*Requirement*:
Transcribe precisely, and only, the lines beginning at the line containing "Infos & Tipps" and ending at the final line of the material below.

*Exercise input*:

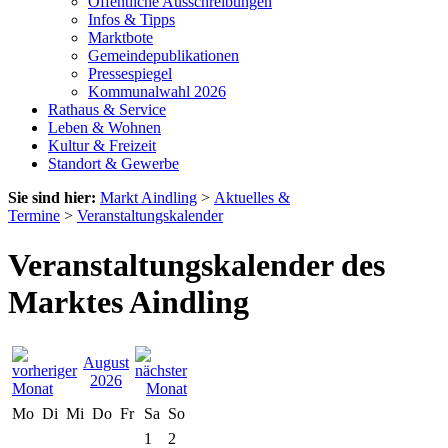
Öffentliche Ausschreibungen
Infos & Tipps
Marktbote
Gemeindepublikationen
Pressespiegel
Kommunalwahl 2026
Rathaus & Service
Leben & Wohnen
Kultur & Freizeit
Standort & Gewerbe
Sie sind hier:
Markt Aindling
>
Aktuelles &
Termine
>
Veranstaltungskalender
Veranstaltungskalender des
Marktes Aindling
August
2026
Mo
Di
Mi
Do
Fr
Sa
So
1
2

*Expected output*:
Infos & Tipps
Marktbote
Gemeindepublikationen
Pressespiegel
Kommunalwahl 2026
Rathaus & Service
Leben & Wohnen
Kultur & Freizeit
Standort & Gewerbe
Sie sind hier:
Markt Aindling
>
Aktuelles &
Termine
>
Veranstaltungskalender
Veranstaltungskalender des
Marktes Aindling
August
2026
Mo
Di
Mi
Do
Fr
Sa
So
1
2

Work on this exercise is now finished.